Caring House Great Room
Tomorrow is my last radiation treatment. That will make 25 “regular” treatments in which an area of my body was bombarded with x-rays, and 8 focused treatments with “electron beam”. I will have been at Caring House making daily trips to Duke Cancer Center on weekdays, and ticking off the days. For those of you who may have to be treated with irradiation at some point, the treatment is a piece of cake. Over the course my leg became reddened, swollen, developed inflammation at the base of hairs, and finally developed a few blisters which broke with tenderness and redness. Care consisted of the use of either lotion or a salve that were free of vitamins A, D, or E. Those antioxidant vitamins interfere with the process.
I’m told I can expect continued reaction for up to 2 weeks and then resolution.
There will be long term changes to my skin. As long as “the big ‘C’ “ has bitten the dust that’s all good.
I’ve become institutionalized. My experience at the Caring House has been superb. It hasn’t been without incident, however.
Two days ago I was working on something on the computer in the library when I heard a loud noise, screams, the sounds of scurrying feet, and ran to see what had happened. As I rounded the corner toward the kitchen the fire alarm went off. No one could sleep through that alarm. It is a high-pitched vibrating screech that made everyone want to run out of the building to the parking lot.
Apparently, the fire department is dispatched automatically, and almost immediately I could hear the sounds of distant emergency vehicles drawing closer and louder.

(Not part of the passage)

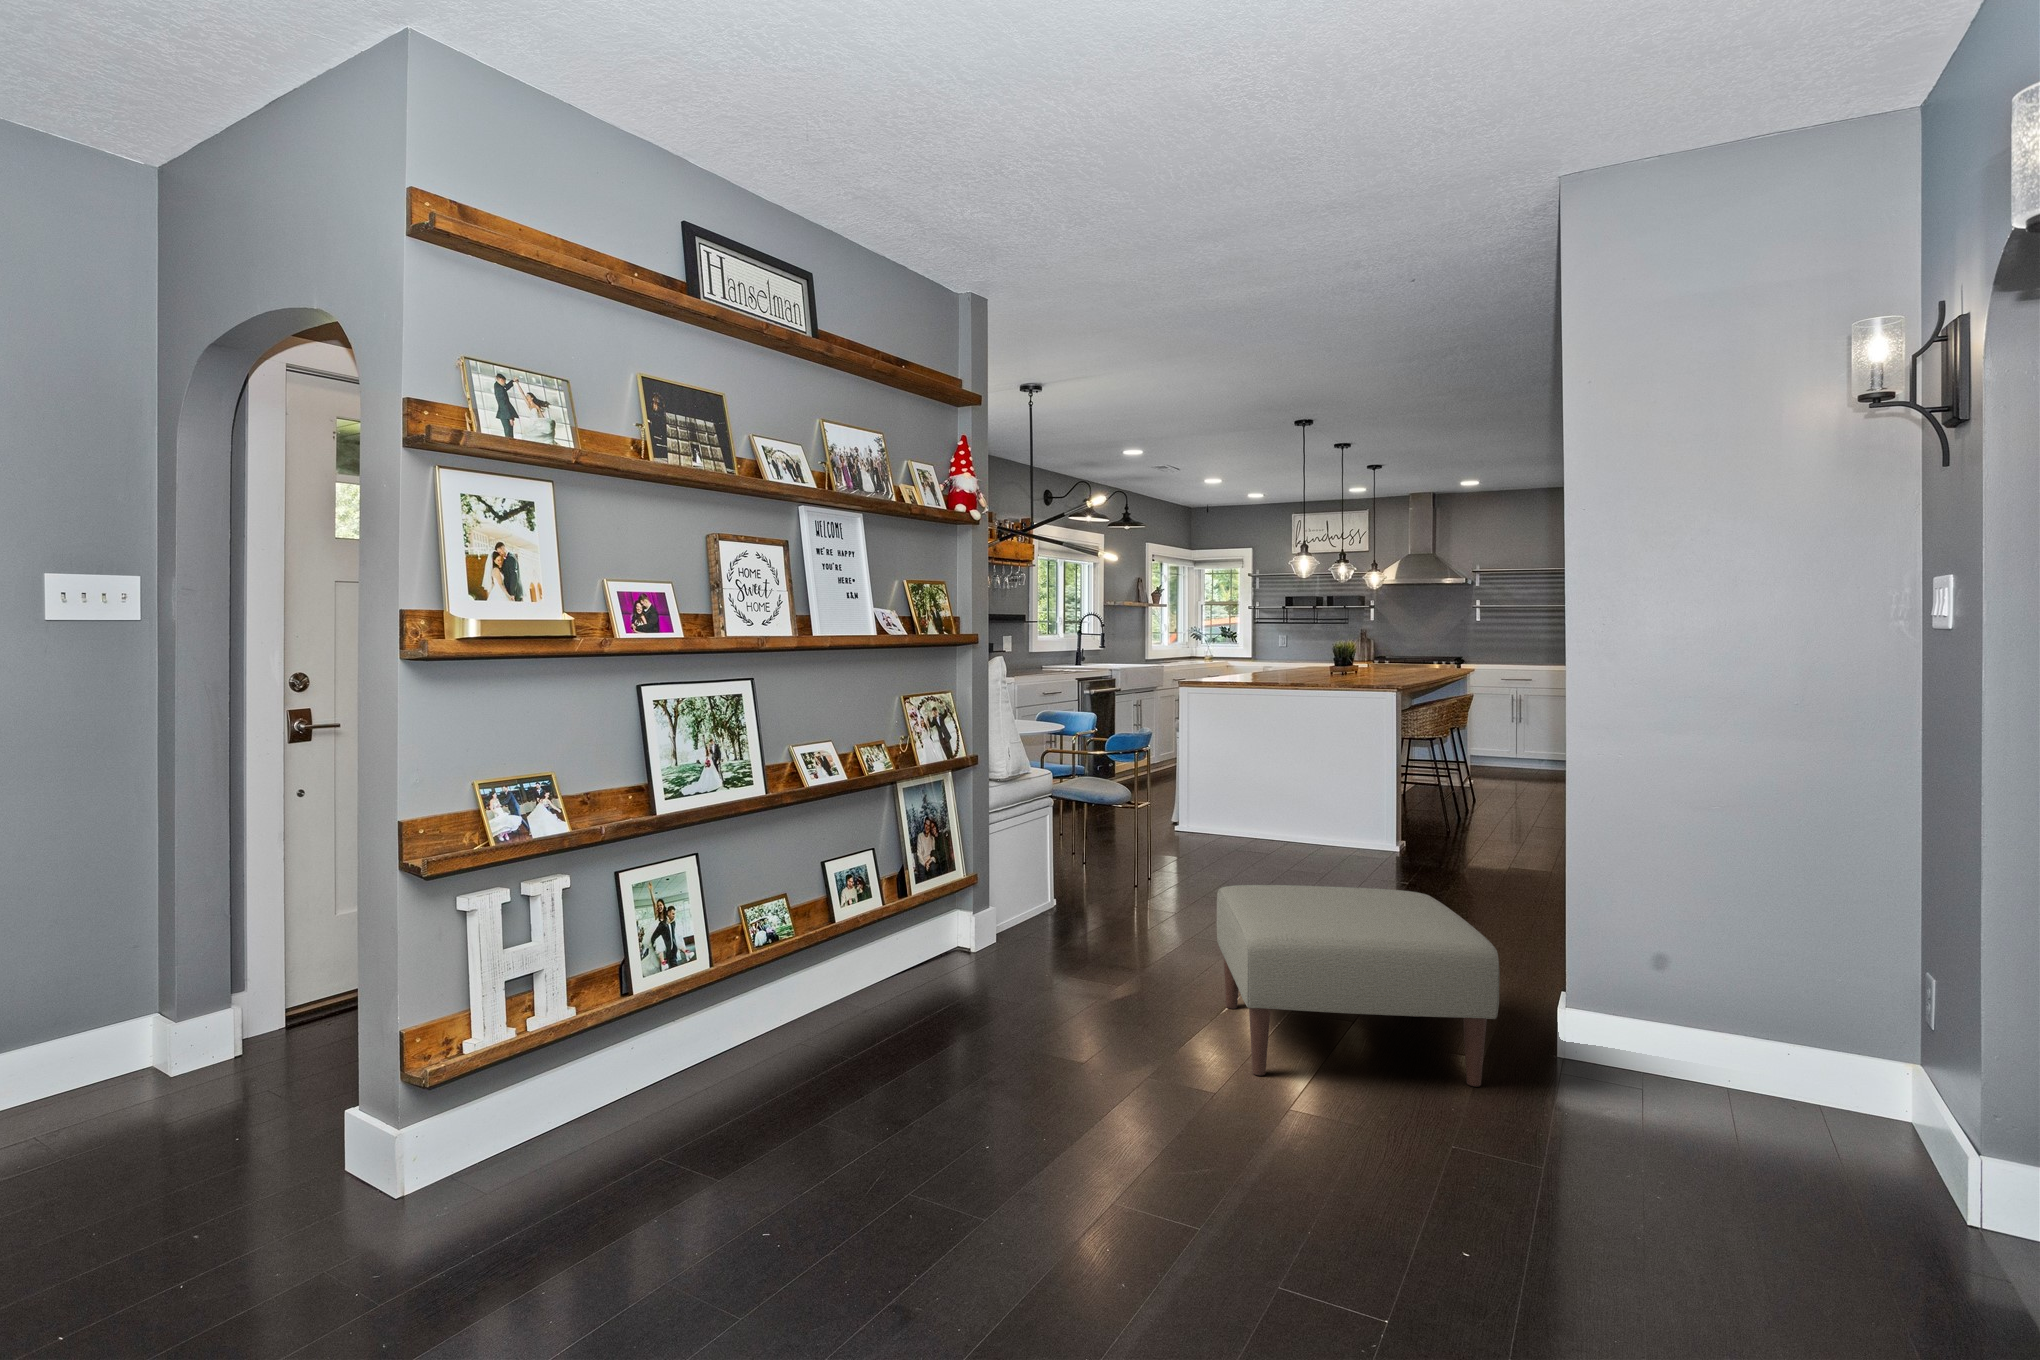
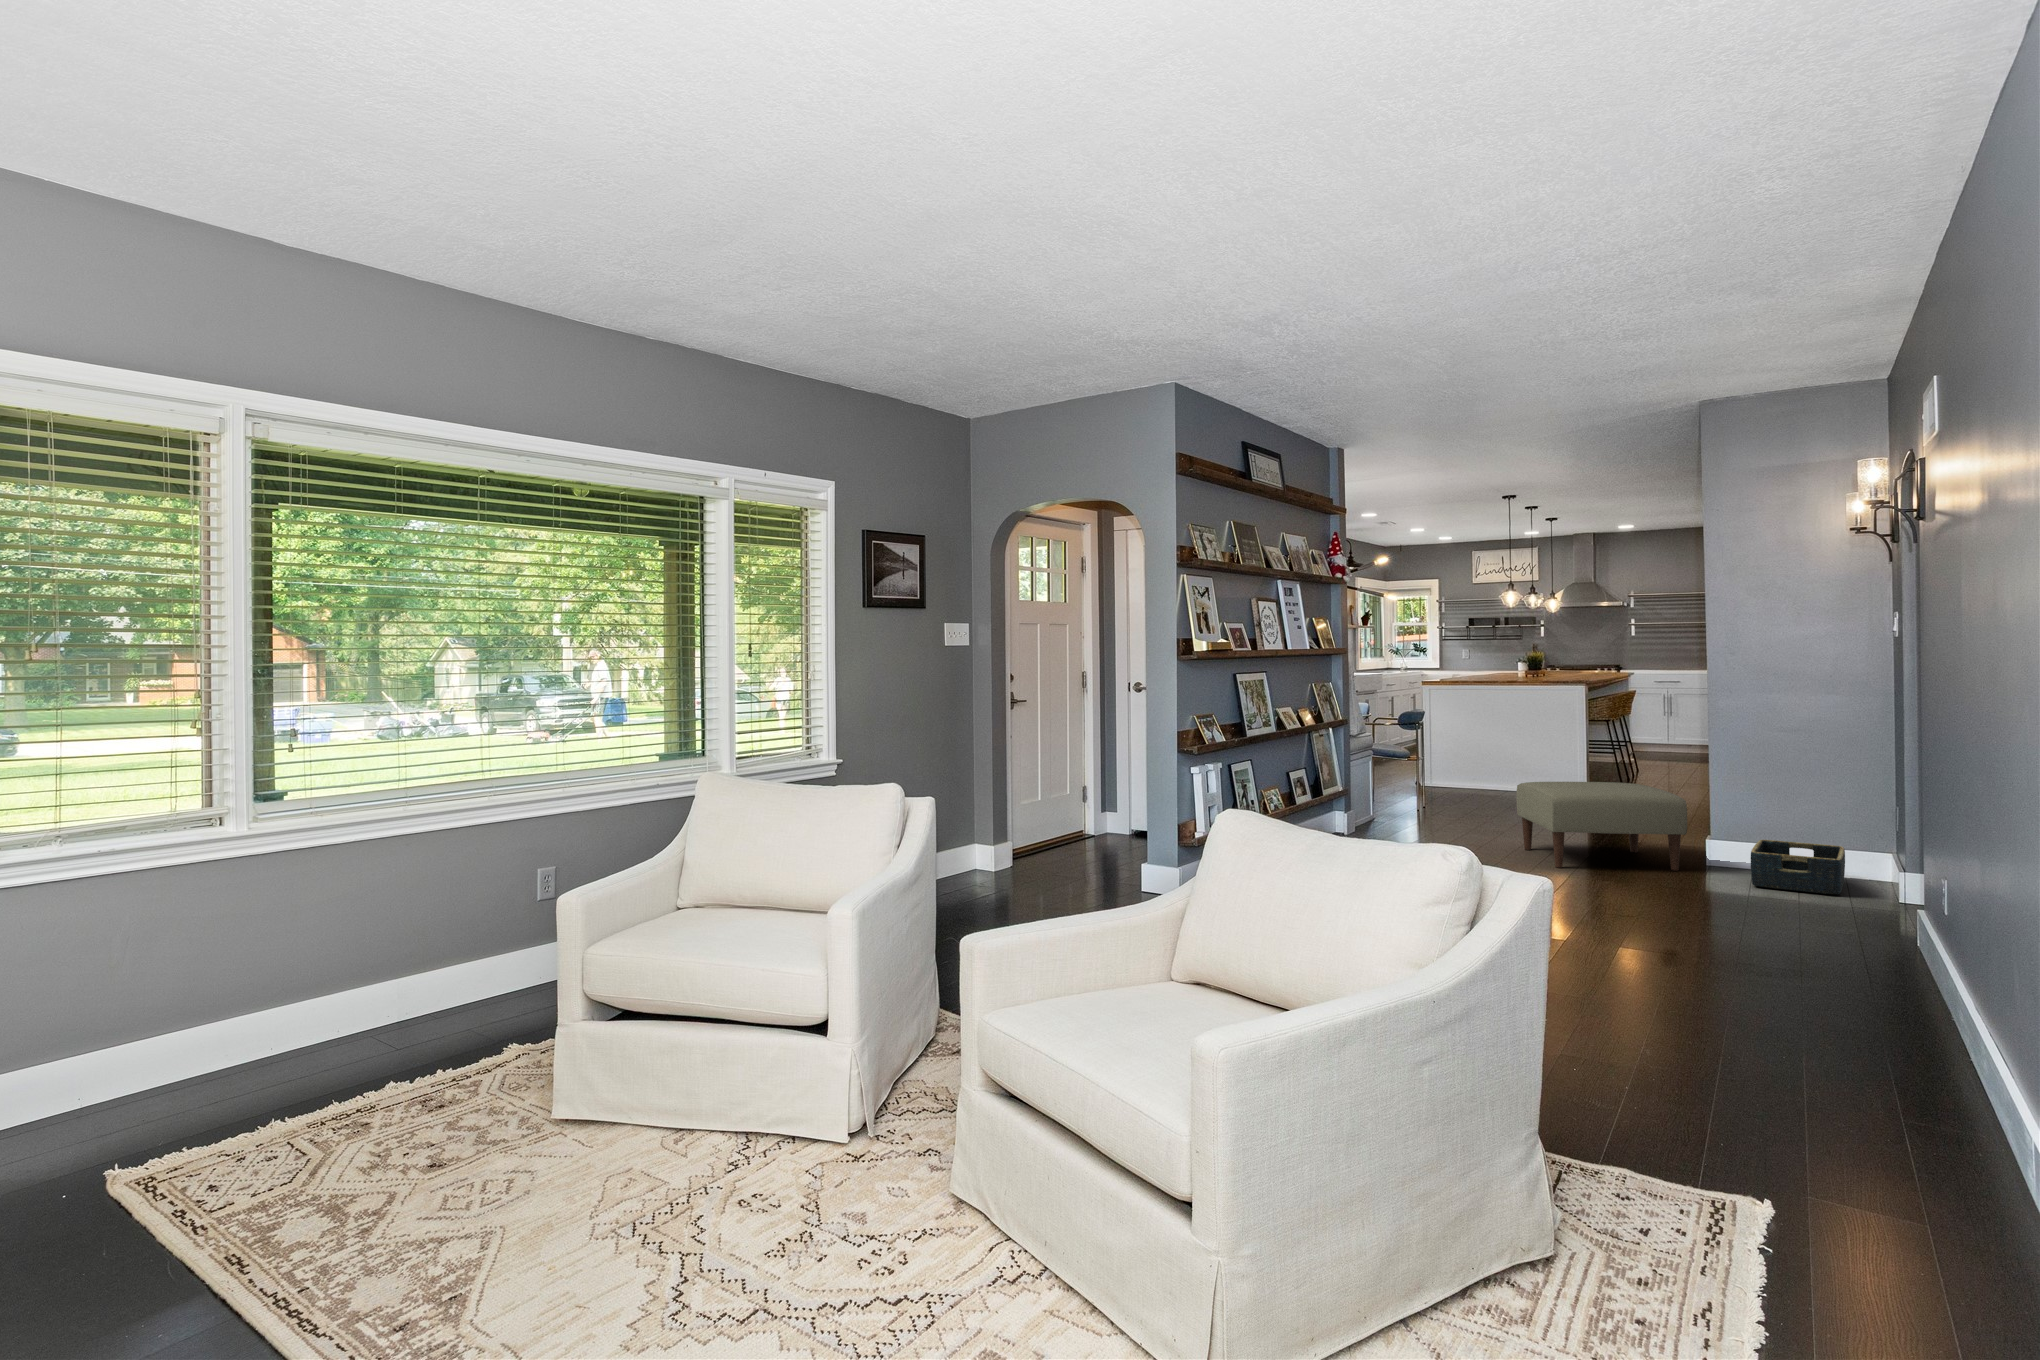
basket: none [1617,1030,1805,1199] -> present [1751,840,1845,894]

We came back through the front door to see if anyone had not been able to get out and were greeted by the smells of an electrical fire.
The fire truck arrived and the first man out was someone that even I, another male, could recognized as magazine cover material. The analysis: there was an electrical fire in the mechanical room next to the kitchen. Something “blew” and the concussion and noise caused a client in the kitchen on a walker to try to run. That didn’t work and she fell. All of the women in the kitchen screamed. Almost simultaneously the fire alarm was tripped. We all looked a lot like sprayed roaches. The women all were overcome by the handsome fireman. The handsome fireman was either oblivious, or used to such reactions.
He determined that the panel that caught fire controlled the heating system in the kitchen area. It, fairly rapidly, became cold in the kitchen, and the heat and air people came and declared that he was right and they would be back. It’s still cold in the kitchen.
I’ve been here long enough that the people at the reception desk in front and the clerks in the sarcoma center know me by name. They’ve gone from mister to first name. That is nice. Still, I would rather that we had all remained strangers.
Beau, the early shuttle driver, starts up now as soon as I get in the van because we figured out that we were on the same page, politically, when the Donald won. I don’t really have to talk. Beau is outraged and likely to stay that way for quite a while. I told him this morning that we have to get everything resolved tomorrow because I’m going home.
I have learned a number of things through this experience. People are people; getting cancer doesn’t make you better or worse as far as personality is concerned. People stay hopeful while realistic about their future. Most people open up eventually about their fears and concerns. No one cares when everyone is in the same boat. Everyone can take a turn.
People in the community are unbelievably generous. Two or three days a week some group shows up with food. They bring quantities suggesting that they think we will all be taken out before a firing squad in the morning. They bring too many sweets. It’s sweet.
The staff here does not become jaded. They are here for you when needed. They are mostly community volunteers but have schedules that they are good to keep. One woman who stays the night runs a temp agency from the front desk. There are “alumni” who regularly drop in to say hello to the staff. My wife would volunteer here and she’s not really the volunteer type.
So, I will be back to see my surgeon and radiation oncologist at three month intervals to see how well the treatment has worked, look for spread elsewhere and make any changes necessary. The odd thing is that I have accepted the fact that I may die from this. We all know that something will take us out. If this is the thing I can deal with it knowing that there are others in the same boat, and a lot of people who truly care about other people.
There won’t be any new blogs from here (everyone can cheer) in all probability until after the first of the year. I plan to enjoy the season and life in general, greet some old friends who have regularly kept up during this chapter, and smile a lot. Life is good.